Pero todavía hay más sobre la relatividad del tiempo: si al comenzar el proceso se daba largas al asunto —a veces transcurrieron dos semanas entre audiencias—, ahora se celebran tres a la semana, 120 horas al mes. El rumor es que se quiere condenar a López antes de que venza el período de postulación de candidatos a la Asamblea Nacional.
A pesar de los esfuerzos de los bien organizados familiares y allegados de López, la opinión pública apenas cuenta con información de lo que allí ocurre, como no sea a través de los esporádicos boletines de prensa del Ministerio Público, siempre sesgados. Diversas señas indican que el caso ha perdido interés para los medios. Los piquetes antidisturbios, los cortes de avenidas y, en general, las medidas de seguridad de los albores del juicio, se han relajado de manera ostensible.

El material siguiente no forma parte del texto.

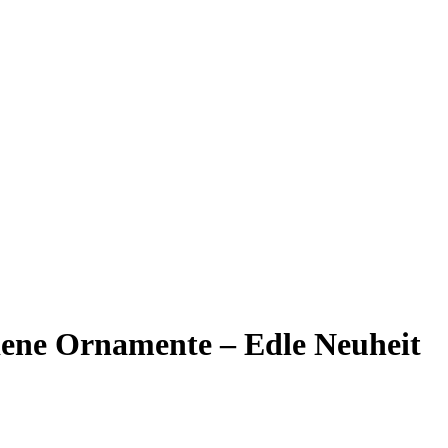
ene Ornamente – Edle Neuheit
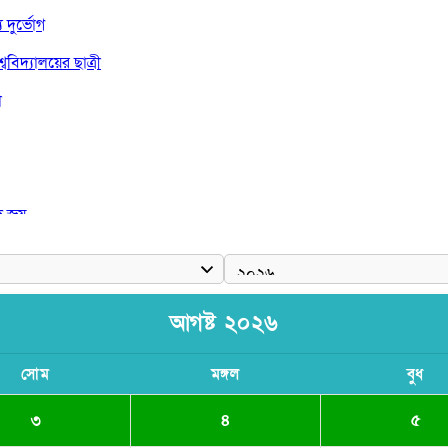
দুর্ভোগ
বিদ্যালয়ের ছাত্রী
া
দ জয়
আগষ্ট ২০২৬
সোম
মঙ্গল
বুধ
৩
৪
৫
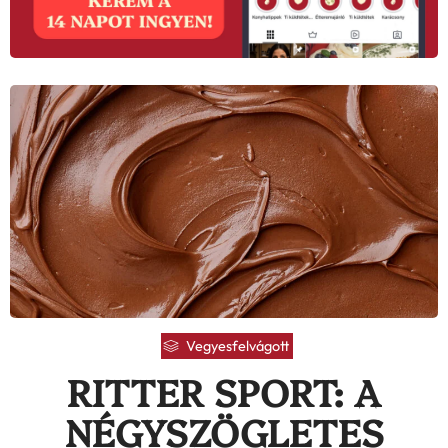
Vegyesfelvágott
RITTER SPORT: A
NÉGYSZÖGLETES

Aun así, se trata del Monstruo de Ramo Verde, como el presidente Maduro se refiere a López para evitar nombrarlo. El Gobierno no quiere que quede constancia de ningún discurso para la historia por parte de López. Para asegurarse de ello ha conseguido que la juez ponga toda clase de obstáculos con tal de impedir el acceso a un acto eminentemente público como es, por ley, un juicio oral. No se permite que entren ni periodistas ni representantes diplomáticos. No se puede tomar nota y quien quisiera tuitear, por capricho o necesidad, no podrá hacerlo pues todos los equipos electrónicos son incautados en la entrada del lugar.
Al padre del acusado, Leopoldo López Gil, le ha sido prohibida la entrada desde que en febrero los alguaciles del tribunal descubrieron que grababa la sesión con unas gafas especializadas en espionaje, que llevan cámara incorporada.

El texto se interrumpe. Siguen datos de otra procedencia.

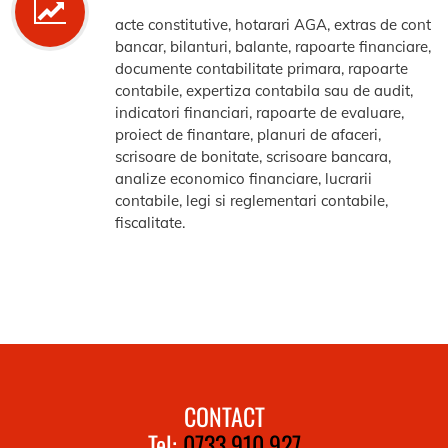
acte constitutive, hotarari AGA, extras de cont
bancar, bilanturi, balante, rapoarte financiare,
documente contabilitate primara, rapoarte
contabile, expertiza contabila sau de audit,
indicatori financiari, rapoarte de evaluare,
proiect de finantare, planuri de afaceri,
scrisoare de bonitate, scrisoare bancara,
analize economico financiare, lucrarii
contabile, legi si reglementari contabile,
fiscalitate.
CONTACT
Tel:
0733.910.927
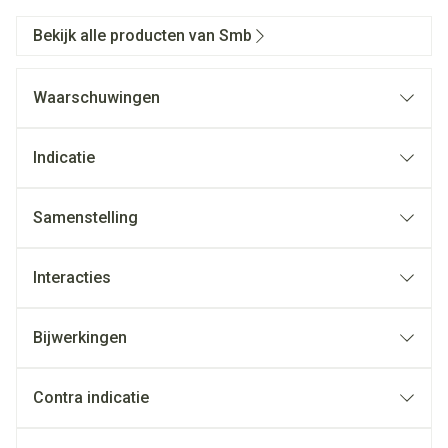
Bekijk alle producten van Smb
Waarschuwingen
Indicatie
Samenstelling
Interacties
Bijwerkingen
Contra indicatie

Cuando habla Leopoldo López, quien ha pedido declarar en esta sesión, lo hace con voz clara y ritmo pausado. Se asoma alguien distinto al muchacho de mente despierta pero impulsivo que retratan algunos testimonios de colaboradores y adversarios, el joven de familia acomodada, caprichoso, que el oficialismo caricaturiza a veces como “predestinado desde la cuna para ser presidente”, pero otras demoniza como si de un curtido agente de la CIA se tratara.
El contrainterrogatorio al que lo someten después de sus palabras es ligero. La juez Barreiro le pregunta, por ejemplo, si los riesgos de los que advertía a sus seguidores en sus arengas antes del 12 de febrero, respondían a una conciencia previa por parte de López de la violencia que se iba a desatar. López, que estudió Derecho en la Universidad de Harvard, apela a una parábola para responderle: “Acá en todas las audiencias la juez hace un receso como a las seis y media de la tarde para que los abogados y todas las partes puedan ir a buscar sus carros y los estacionen dentro del Palacio de Justicia”, empieza la analogía, mientras hace un paneo con sus ojos por todos los asistentes, como calibrando las reacciones que genera la imagen que utiliza. “Eso lo hace la juez porque sabe que el centro de Caracas es una zona peligrosa y quiere dar la oportunidad a los demás de que busquen su carro y para que no tengan que caminar en esta zona más tarde. Ahora bien, si alguien no le hace caso a la juez, y no va a buscar su carro y después lo asaltan, a nadie se le ocurriría atribuirle responsabilidad a la juez por ese asalto, aunque ella conocía los riesgos”.